**Trabajo requerido**
Presenta todas las líneas de las filas siguientes como una tabla Markdown de dos columnas: «Núm», con el número correlativo, y «Línea», con su texto. Omite las líneas en blanco.
--
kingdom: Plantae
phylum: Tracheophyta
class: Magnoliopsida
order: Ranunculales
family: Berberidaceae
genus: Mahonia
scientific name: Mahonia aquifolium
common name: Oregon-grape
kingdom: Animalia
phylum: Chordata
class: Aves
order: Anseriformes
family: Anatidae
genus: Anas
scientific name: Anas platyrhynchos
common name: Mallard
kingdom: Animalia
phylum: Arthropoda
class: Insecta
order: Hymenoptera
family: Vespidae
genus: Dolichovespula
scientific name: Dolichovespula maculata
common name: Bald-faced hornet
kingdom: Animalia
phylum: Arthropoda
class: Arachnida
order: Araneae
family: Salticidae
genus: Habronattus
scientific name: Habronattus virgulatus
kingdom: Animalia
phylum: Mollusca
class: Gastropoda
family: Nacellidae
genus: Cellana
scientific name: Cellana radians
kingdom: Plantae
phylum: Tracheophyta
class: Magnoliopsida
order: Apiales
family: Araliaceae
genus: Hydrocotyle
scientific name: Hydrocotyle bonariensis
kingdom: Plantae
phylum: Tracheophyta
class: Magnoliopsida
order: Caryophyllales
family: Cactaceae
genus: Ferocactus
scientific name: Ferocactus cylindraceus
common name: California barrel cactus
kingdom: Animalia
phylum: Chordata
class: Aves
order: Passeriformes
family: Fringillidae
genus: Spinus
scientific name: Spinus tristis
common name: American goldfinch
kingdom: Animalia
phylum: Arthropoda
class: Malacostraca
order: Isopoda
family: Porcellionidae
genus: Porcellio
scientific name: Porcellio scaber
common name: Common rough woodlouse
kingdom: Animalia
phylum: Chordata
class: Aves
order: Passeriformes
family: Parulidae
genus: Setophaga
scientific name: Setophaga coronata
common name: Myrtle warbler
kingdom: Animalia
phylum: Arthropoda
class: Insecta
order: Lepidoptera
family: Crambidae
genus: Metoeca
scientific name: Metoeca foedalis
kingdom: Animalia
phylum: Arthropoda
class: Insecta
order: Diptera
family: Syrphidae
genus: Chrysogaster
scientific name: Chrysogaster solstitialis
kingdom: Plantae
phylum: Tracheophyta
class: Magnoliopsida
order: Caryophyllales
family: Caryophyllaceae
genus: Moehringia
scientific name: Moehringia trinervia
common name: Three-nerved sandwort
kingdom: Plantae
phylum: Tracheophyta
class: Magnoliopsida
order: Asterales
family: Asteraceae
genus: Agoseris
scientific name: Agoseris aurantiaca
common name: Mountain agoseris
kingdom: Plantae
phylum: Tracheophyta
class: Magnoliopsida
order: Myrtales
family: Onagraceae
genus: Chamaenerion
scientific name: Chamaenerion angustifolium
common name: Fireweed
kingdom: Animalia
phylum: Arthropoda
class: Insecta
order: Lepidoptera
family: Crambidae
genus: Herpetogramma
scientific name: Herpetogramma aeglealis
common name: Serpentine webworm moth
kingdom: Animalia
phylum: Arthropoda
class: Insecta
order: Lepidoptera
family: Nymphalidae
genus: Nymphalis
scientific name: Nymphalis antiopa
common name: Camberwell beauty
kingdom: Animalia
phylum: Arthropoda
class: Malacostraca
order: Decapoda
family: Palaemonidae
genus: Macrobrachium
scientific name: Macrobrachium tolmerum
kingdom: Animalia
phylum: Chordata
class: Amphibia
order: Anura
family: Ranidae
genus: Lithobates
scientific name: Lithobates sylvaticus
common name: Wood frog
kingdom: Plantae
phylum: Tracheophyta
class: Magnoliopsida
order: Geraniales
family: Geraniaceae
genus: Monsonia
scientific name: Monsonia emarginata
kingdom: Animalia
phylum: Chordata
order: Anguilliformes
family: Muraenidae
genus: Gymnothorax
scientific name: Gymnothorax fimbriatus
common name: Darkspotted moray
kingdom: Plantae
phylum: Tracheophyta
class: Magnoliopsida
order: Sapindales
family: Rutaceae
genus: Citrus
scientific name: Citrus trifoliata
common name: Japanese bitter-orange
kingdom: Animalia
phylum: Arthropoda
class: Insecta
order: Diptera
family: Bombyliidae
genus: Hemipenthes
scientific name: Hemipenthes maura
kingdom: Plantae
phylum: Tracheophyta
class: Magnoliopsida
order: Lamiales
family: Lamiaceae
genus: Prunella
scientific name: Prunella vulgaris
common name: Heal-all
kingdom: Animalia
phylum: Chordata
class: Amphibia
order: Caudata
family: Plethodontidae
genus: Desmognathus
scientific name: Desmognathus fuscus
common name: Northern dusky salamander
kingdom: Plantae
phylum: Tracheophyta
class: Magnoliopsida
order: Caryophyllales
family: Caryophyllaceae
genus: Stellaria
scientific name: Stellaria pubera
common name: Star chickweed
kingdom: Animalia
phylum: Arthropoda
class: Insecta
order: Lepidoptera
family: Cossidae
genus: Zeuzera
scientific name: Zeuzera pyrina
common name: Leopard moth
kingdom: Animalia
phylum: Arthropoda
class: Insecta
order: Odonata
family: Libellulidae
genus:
--
**Problema resuelto**
| Núm | Línea |
|---|---|
| 1 | kingdom: Plantae |
| 2 | phylum: Tracheophyta |
| 3 | class: Magnoliopsida |
| 4 | order: Ranunculales |
| 5 | family: Berberidaceae |
| 6 | genus: Mahonia |
| 7 | scientific name: Mahonia aquifolium |
| 8 | common name: Oregon-grape |
| 9 | kingdom: Animalia |
| 10 | phylum: Chordata |
| 11 | class: Aves |
| 12 | order: Anseriformes |
| 13 | family: Anatidae |
| 14 | genus: Anas |
| 15 | scientific name: Anas platyrhynchos |
| 16 | common name: Mallard |
| 17 | kingdom: Animalia |
| 18 | phylum: Arthropoda |
| 19 | class: Insecta |
| 20 | order: Hymenoptera |
| 21 | family: Vespidae |
| 22 | genus: Dolichovespula |
| 23 | scientific name: Dolichovespula maculata |
| 24 | common name: Bald-faced hornet |
| 25 | kingdom: Animalia |
| 26 | phylum: Arthropoda |
| 27 | class: Arachnida |
| 28 | order: Araneae |
| 29 | family: Salticidae |
| 30 | genus: Habronattus |
| 31 | scientific name: Habronattus virgulatus |
| 32 | kingdom: Animalia |
| 33 | phylum: Mollusca |
| 34 | class: Gastropoda |
| 35 | family: Nacellidae |
| 36 | genus: Cellana |
| 37 | scientific name: Cellana radians |
| 38 | kingdom: Plantae |
| 39 | phylum: Tracheophyta |
| 40 | class: Magnoliopsida |
| 41 | order: Apiales |
| 42 | family: Araliaceae |
| 43 | genus: Hydrocotyle |
| 44 | scientific name: Hydrocotyle bonariensis |
| 45 | kingdom: Plantae |
| 46 | phylum: Tracheophyta |
| 47 | class: Magnoliopsida |
| 48 | order: Caryophyllales |
| 49 | family: Cactaceae |
| 50 | genus: Ferocactus |
| 51 | scientific name: Ferocactus cylindraceus |
| 52 | common name: California barrel cactus |
| 53 | kingdom: Animalia |
| 54 | phylum: Chordata |
| 55 | class: Aves |
| 56 | order: Passeriformes |
| 57 | family: Fringillidae |
| 58 | genus: Spinus |
| 59 | scientific name: Spinus tristis |
| 60 | common name: American goldfinch |
| 61 | kingdom: Animalia |
| 62 | phylum: Arthropoda |
| 63 | class: Malacostraca |
| 64 | order: Isopoda |
| 65 | family: Porcellionidae |
| 66 | genus: Porcellio |
| 67 | scientific name: Porcellio scaber |
| 68 | common name: Common rough woodlouse |
| 69 | kingdom: Animalia |
| 70 | phylum: Chordata |
| 71 | class: Aves |
| 72 | order: Passeriformes |
| 73 | family: Parulidae |
| 74 | genus: Setophaga |
| 75 | scientific name: Setophaga coronata |
| 76 | common name: Myrtle warbler |
| 77 | kingdom: Animalia |
| 78 | phylum: Arthropoda |
| 79 | class: Insecta |
| 80 | order: Lepidoptera |
| 81 | family: Crambidae |
| 82 | genus: Metoeca |
| 83 | scientific name: Metoeca foedalis |
| 84 | kingdom: Animalia |
| 85 | phylum: Arthropoda |
| 86 | class: Insecta |
| 87 | order: Diptera |
| 88 | family: Syrphidae |
| 89 | genus: Chrysogaster |
| 90 | scientific name: Chrysogaster solstitialis |
| 91 | kingdom: Plantae |
| 92 | phylum: Tracheophyta |
| 93 | class: Magnoliopsida |
| 94 | order: Caryophyllales |
| 95 | family: Caryophyllaceae |
| 96 | genus: Moehringia |
| 97 | scientific name: Moehringia trinervia |
| 98 | common name: Three-nerved sandwort |
| 99 | kingdom: Plantae |
| 100 | phylum: Tracheophyta |
| 101 | class: Magnoliopsida |
| 102 | order: Asterales |
| 103 | family: Asteraceae |
| 104 | genus: Agoseris |
| 105 | scientific name: Agoseris aurantiaca |
| 106 | common name: Mountain agoseris |
| 107 | kingdom: Plantae |
| 108 | phylum: Tracheophyta |
| 109 | class: Magnoliopsida |
| 110 | order: Myrtales |
| 111 | family: Onagraceae |
| 112 | genus: Chamaenerion |
| 113 | scientific name: Chamaenerion angustifolium |
| 114 | common name: Fireweed |
| 115 | kingdom: Animalia |
| 116 | phylum: Arthropoda |
| 117 | class: Insecta |
| 118 | order: Lepidoptera |
| 119 | family: Crambidae |
| 120 | genus: Herpetogramma |
| 121 | scientific name: Herpetogramma aeglealis |
| 122 | common name: Serpentine webworm moth |
| 123 | kingdom: Animalia |
| 124 | phylum: Arthropoda |
| 125 | class: Insecta |
| 126 | order: Lepidoptera |
| 127 | family: Nymphalidae |
| 128 | genus: Nymphalis |
| 129 | scientific name: Nymphalis antiopa |
| 130 | common name: Camberwell beauty |
| 131 | kingdom: Animalia |
| 132 | phylum: Arthropoda |
| 133 | class: Malacostraca |
| 134 | order: Decapoda |
| 135 | family: Palaemonidae |
| 136 | genus: Macrobrachium |
| 137 | scientific name: Macrobrachium tolmerum |
| 138 | kingdom: Animalia |
| 139 | phylum: Chordata |
| 140 | class: Amphibia |
| 141 | order: Anura |
| 142 | family: Ranidae |
| 143 | genus: Lithobates |
| 144 | scientific name: Lithobates sylvaticus |
| 145 | common name: Wood frog |
| 146 | kingdom: Plantae |
| 147 | phylum: Tracheophyta |
| 148 | class: Magnoliopsida |
| 149 | order: Geraniales |
| 150 | family: Geraniaceae |
| 151 | genus: Monsonia |
| 152 | scientific name: Monsonia emarginata |
| 153 | kingdom: Animalia |
| 154 | phylum: Chordata |
| 155 | order: Anguilliformes |
| 156 | family: Muraenidae |
| 157 | genus: Gymnothorax |
| 158 | scientific name: Gymnothorax fimbriatus |
| 159 | common name: Darkspotted moray |
| 160 | kingdom: Plantae |
| 161 | phylum: Tracheophyta |
| 162 | class: Magnoliopsida |
| 163 | order: Sapindales |
| 164 | family: Rutaceae |
| 165 | genus: Citrus |
| 166 | scientific name: Citrus trifoliata |
| 167 | common name: Japanese bitter-orange |
| 168 | kingdom: Animalia |
| 169 | phylum: Arthropoda |
| 170 | class: Insecta |
| 171 | order: Diptera |
| 172 | family: Bombyliidae |
| 173 | genus: Hemipenthes |
| 174 | scientific name: Hemipenthes maura |
| 175 | kingdom: Plantae |
| 176 | phylum: Tracheophyta |
| 177 | class: Magnoliopsida |
| 178 | order: Lamiales |
| 179 | family: Lamiaceae |
| 180 | genus: Prunella |
| 181 | scientific name: Prunella vulgaris |
| 182 | common name: Heal-all |
| 183 | kingdom: Animalia |
| 184 | phylum: Chordata |
| 185 | class: Amphibia |
| 186 | order: Caudata |
| 187 | family: Plethodontidae |
| 188 | genus: Desmognathus |
| 189 | scientific name: Desmognathus fuscus |
| 190 | common name: Northern dusky salamander |
| 191 | kingdom: Plantae |
| 192 | phylum: Tracheophyta |
| 193 | class: Magnoliopsida |
| 194 | order: Caryophyllales |
| 195 | family: Caryophyllaceae |
| 196 | genus: Stellaria |
| 197 | scientific name: Stellaria pubera |
| 198 | common name: Star chickweed |
| 199 | kingdom: Animalia |
| 200 | phylum: Arthropoda |
| 201 | class: Insecta |
| 202 | order: Lepidoptera |
| 203 | family: Cossidae |
| 204 | genus: Zeuzera |
| 205 | scientific name: Zeuzera pyrina |
| 206 | common name: Leopard moth |
| 207 | kingdom: Animalia |
| 208 | phylum: Arthropoda |
| 209 | class: Insecta |
| 210 | order: Odonata |
| 211 | family: Libellulidae |
| 212 | genus: |